Source extract –
★ ★ ★

I'm using FindMaxValue to study the distribution of maxima of Abs[RiemannSiegelZ[t]] between consecutive values of ZetaZero,

Some background: RiemannSiegelZ[t] is Zeta[1/2+I* t] 'with the phase taken out'; i.e. real for real $t$ and with the same absolute value as Zeta. Outside of Mathematica this is known as Hardy's function $Z(t)$. On the Riemann Hypothesis, $Z(t)$ has no positive local minima or negative local maxima 'for $t$ sufficiently large' (see Edwards' book "Riemann's Zeta Function".) In fact $t>5$ is sufficient. Thus on the Riemann Hypothesis $Z(t)$ is positive (resp. negative) and concave down (resp. up) with a unique local maximum (resp. minimum) for $t$ between ZetaZero[2k-1] and ZetaZero[2k] (resp ZetaZero[2k] and ZetaZero[2k+1]).

To determine the maxima, I'm less concerned with speed or precision than I am with robustness. The documentation says that

FindMaxValue[f,{x, x0, x1}] searches for a local maximum in f using x0 and x1 as the first two values of x, avoiding the use of derivatives.

Is this routine guaranteed to return a value between x0 and x1 if there is in fact a unique local maximum there (i.e., guaranteed to not jump outside the interval)? Should I be using a Method other than Automatic, and if so, which one?

The documentation also says:

FindMaxValue[f,{x, x0, xmin, xmax}] searches for a local maximum, stopping the search if x ever gets outside the range xmin to xmax.

It does not say what the parameter x0 determines but from earlier documentation one would suppose that it is the starting point for the search. What does it mean if the search 'stops'? Does Mathematica return an error message?

★ ★ ★

Instructions –
1) Please update the FindMaxValue question from "Is this routine" through "an error message?", with "documentation" changed to "manual".
2) Summarize the FindMaxValue question in two sentences.

Provided information –
★ ★ ★

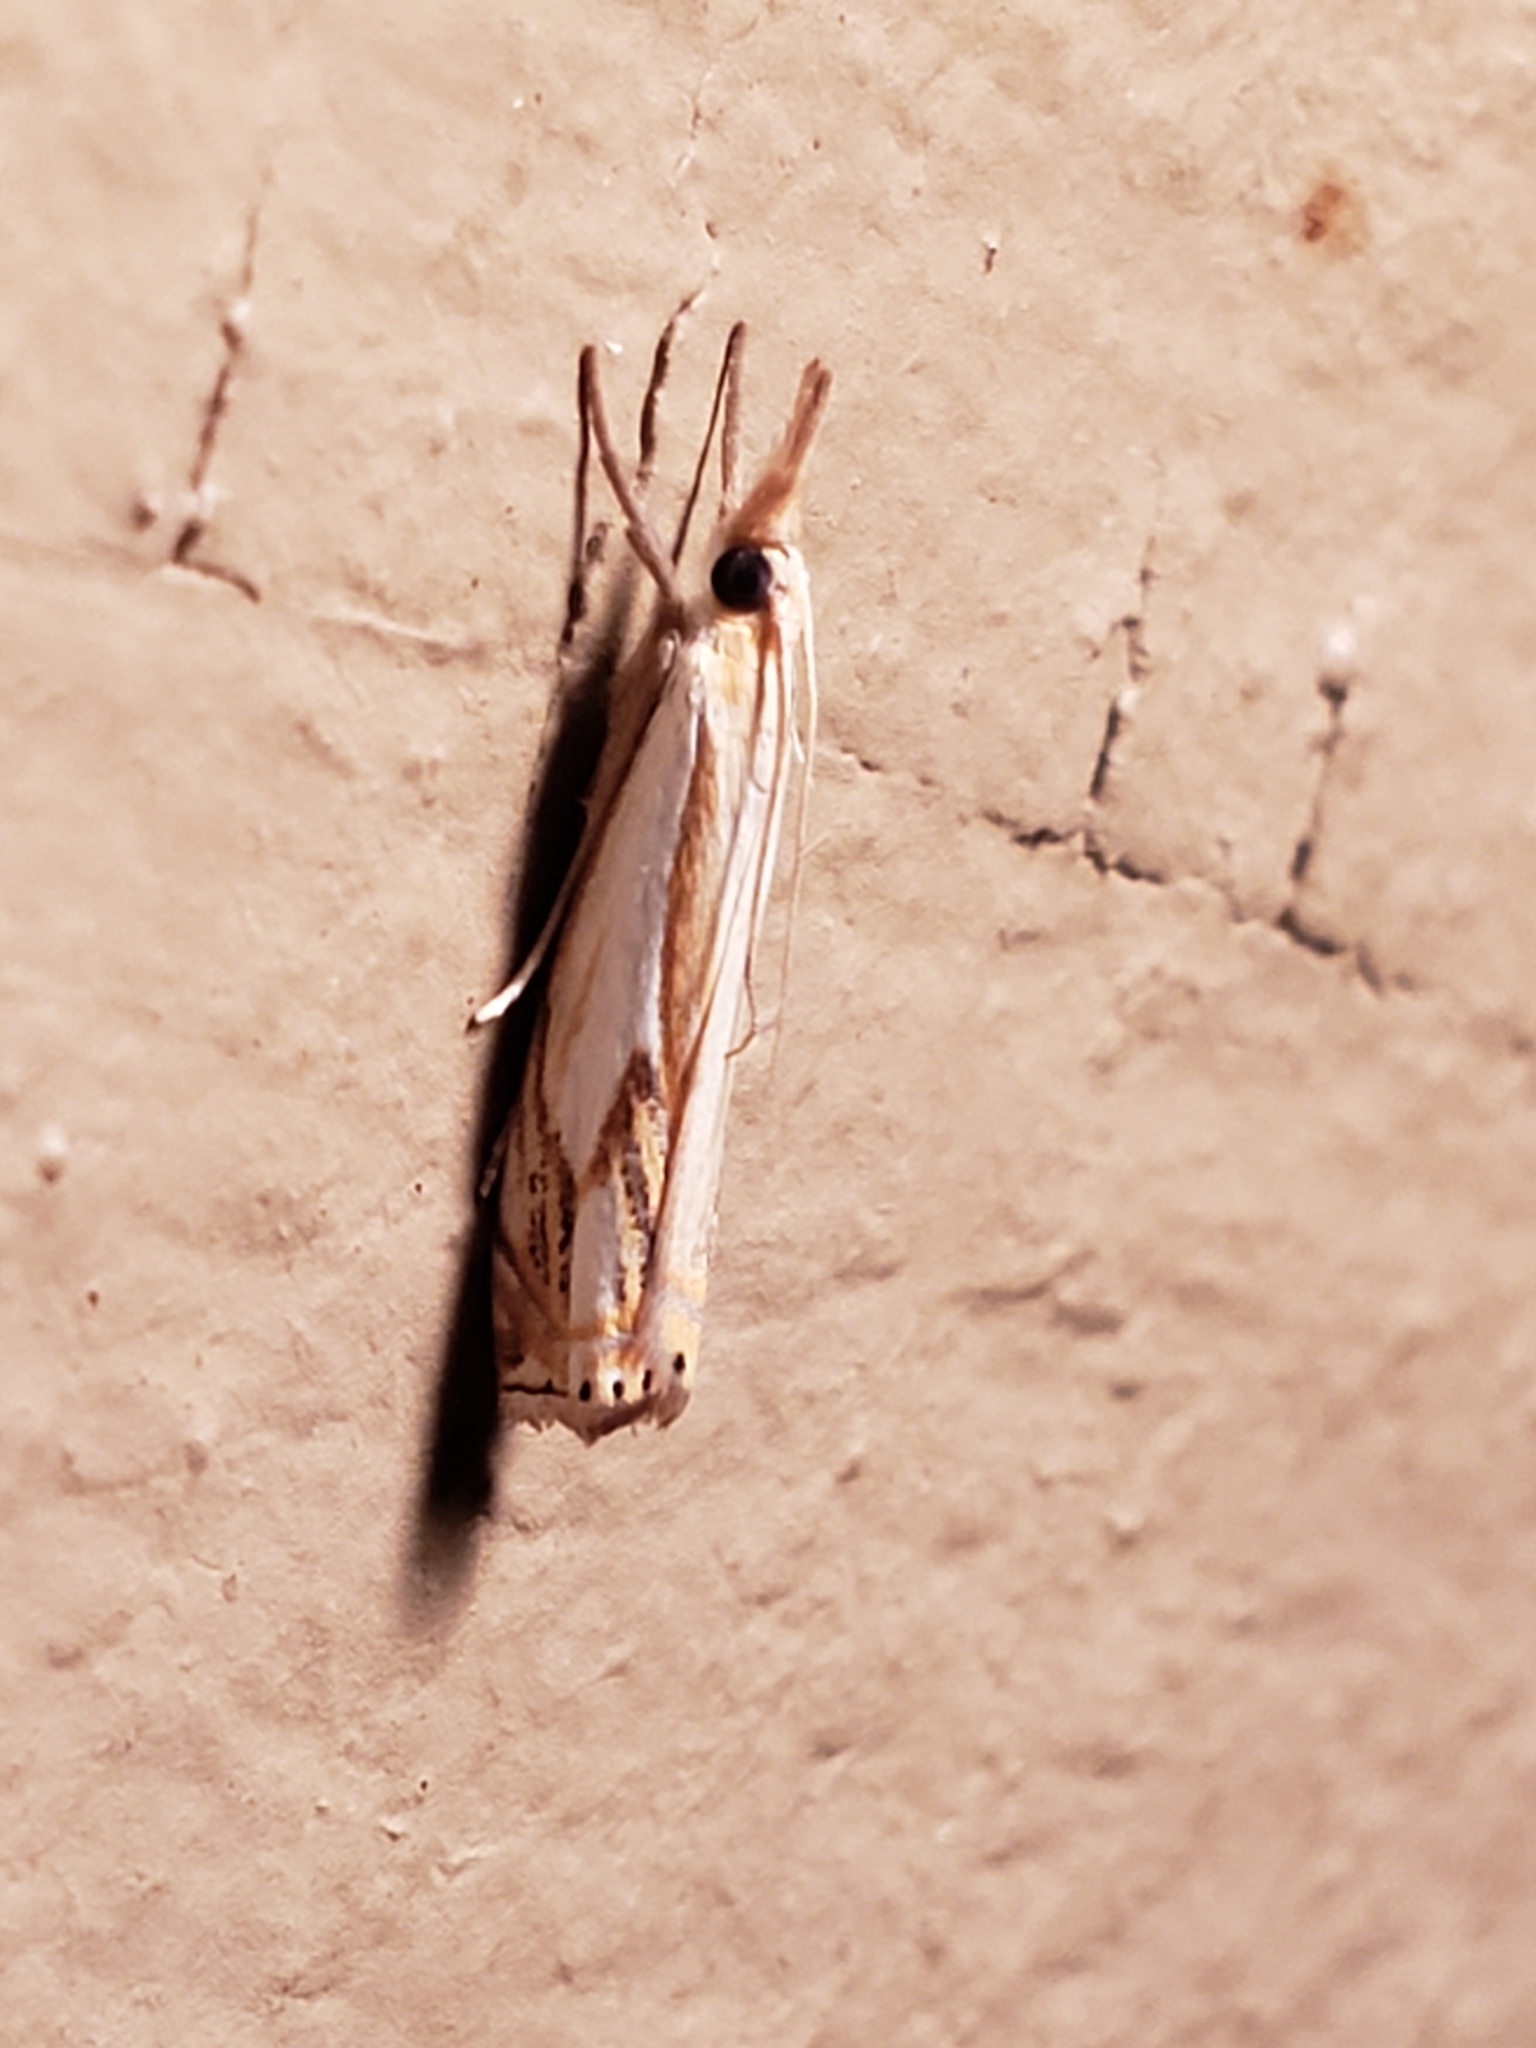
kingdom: Animalia
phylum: Arthropoda
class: Insecta
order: Lepidoptera
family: Crambidae
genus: Crambus
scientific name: Crambus agitatellus
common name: Double-banded grass-veneer
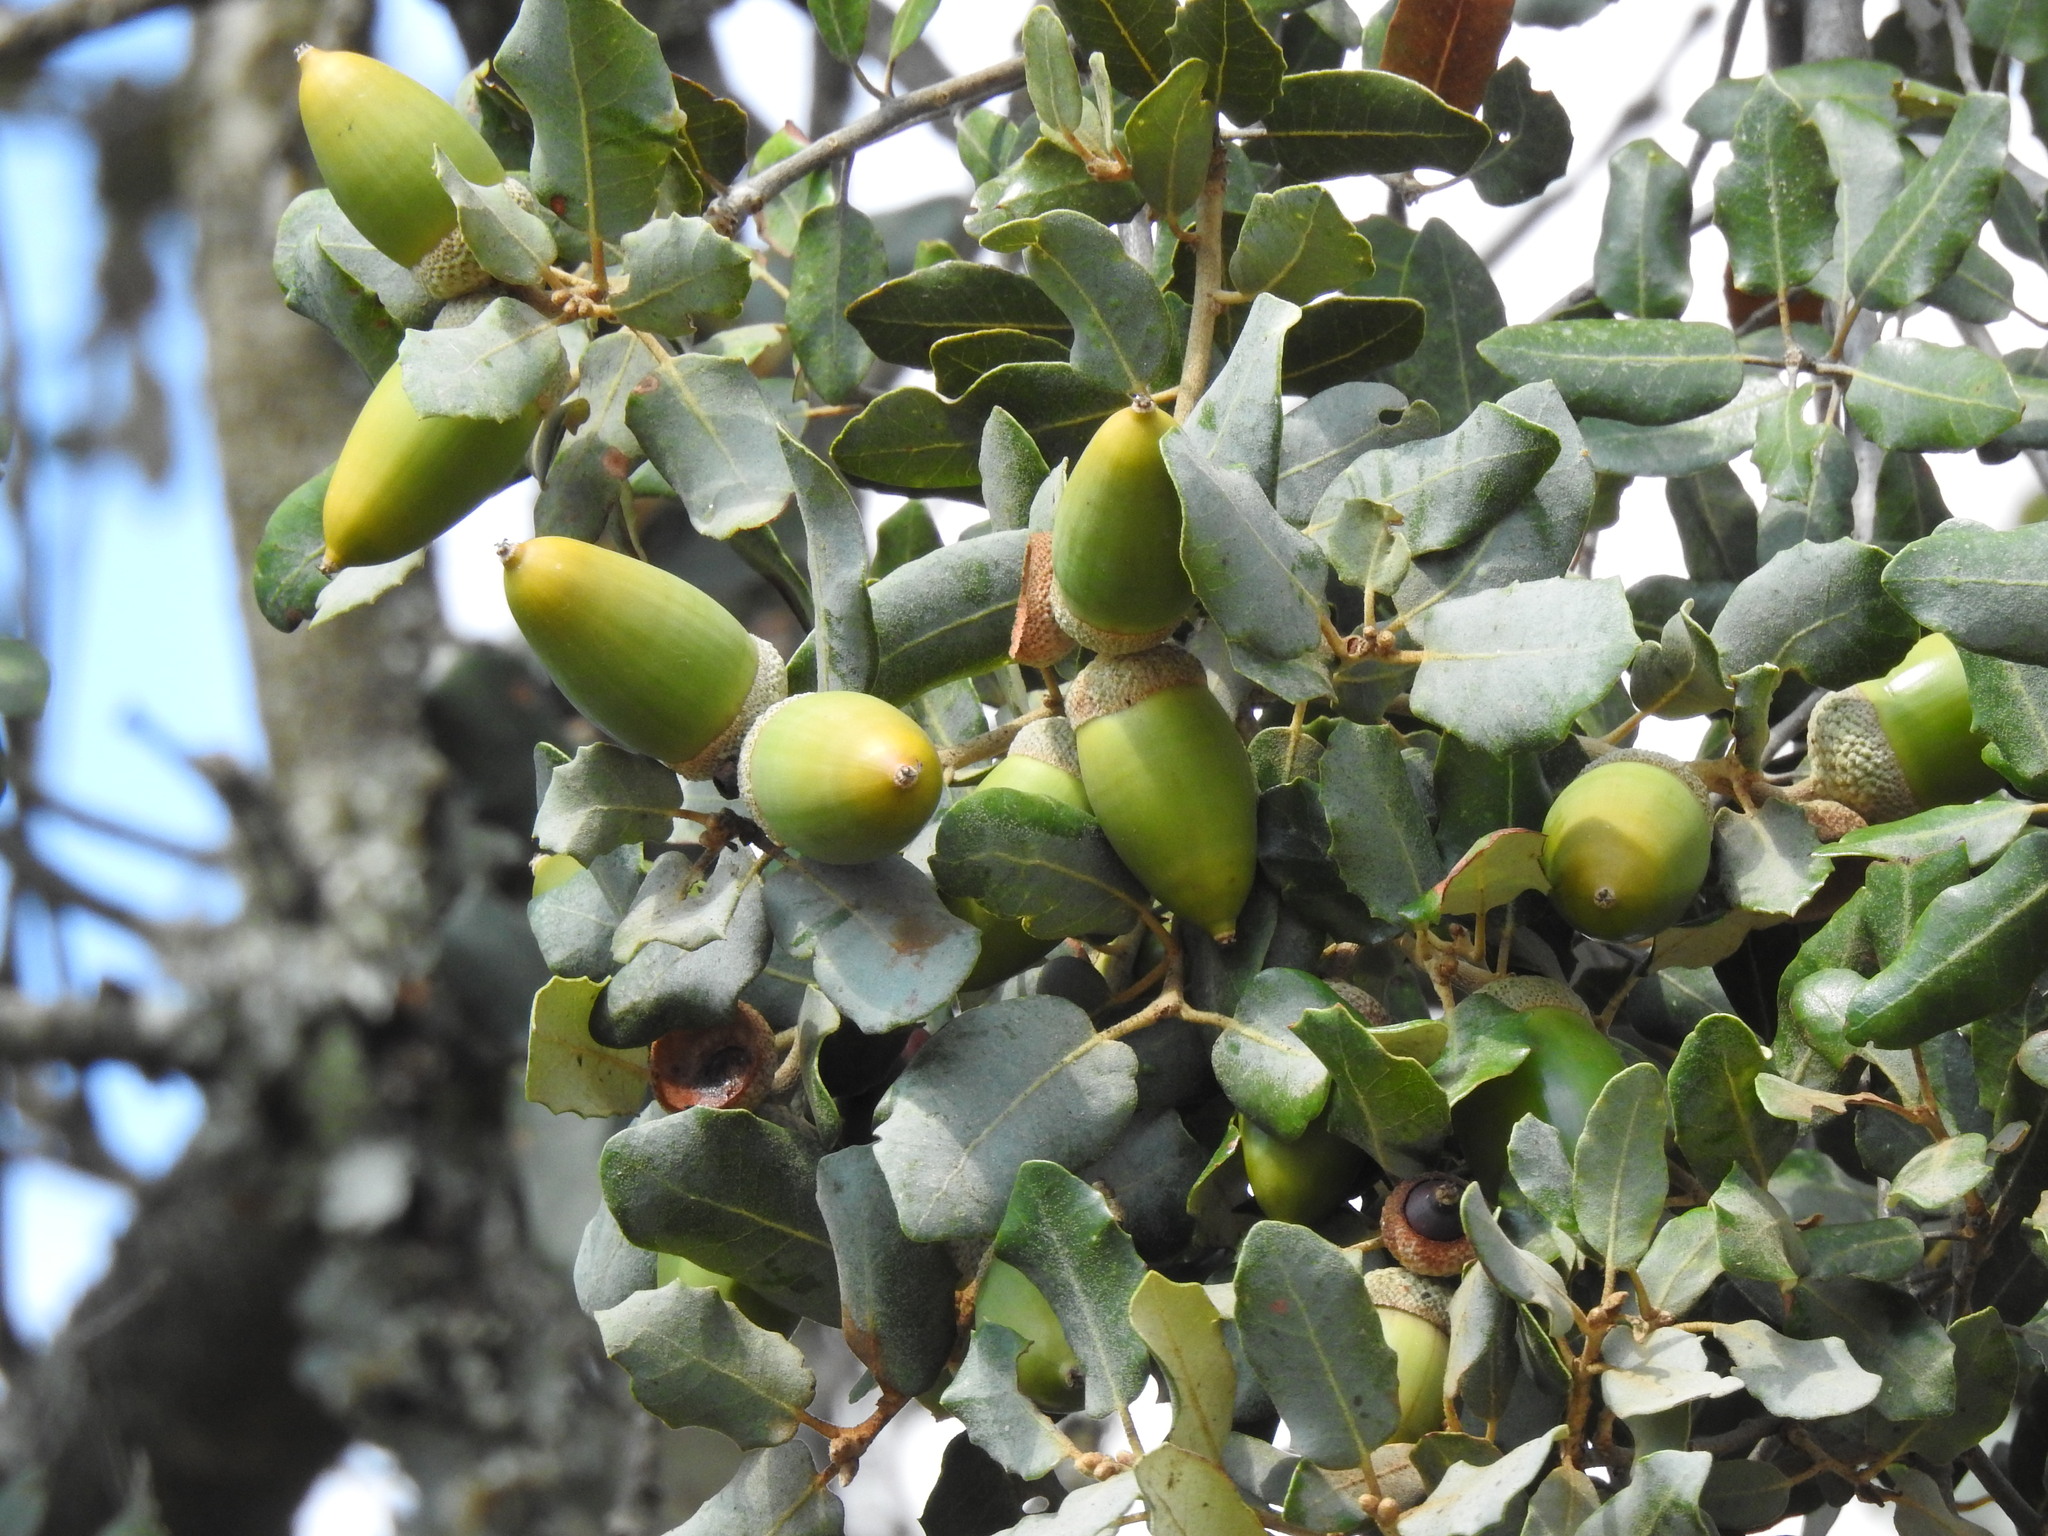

★ ★ ★

Exercise results –
1)
Is this routine guaranteed to return a value between x0 and x1 if there is in fact a unique local maximum there (i.e., guaranteed to not jump outside the interval)? Should I be using a Method other than Automatic, and if so, which one?

The manual also says:

FindMaxValue[f,{x, x0, xmin, xmax}] searches for a local maximum, stopping the search if x ever gets outside the range xmin to xmax.

It does not say what the parameter x0 determines but from earlier manual one would suppose that it is the starting point for the search. What does it mean if the search 'stops'? Does Mathematica return an error message?

2) The writer uses FindMaxValue to study the maxima of Abs[RiemannSiegelZ[t]] between consecutive zeta zeros, where on the Riemann Hypothesis Hardy's function has a unique local maximum or minimum. Valuing robustness over speed or precision, the writer asks whether FindMaxValue with two starting values is guaranteed to return a value inside that interval, which Method to use, and what it means, including whether an error message appears, when the search stops outside a given range.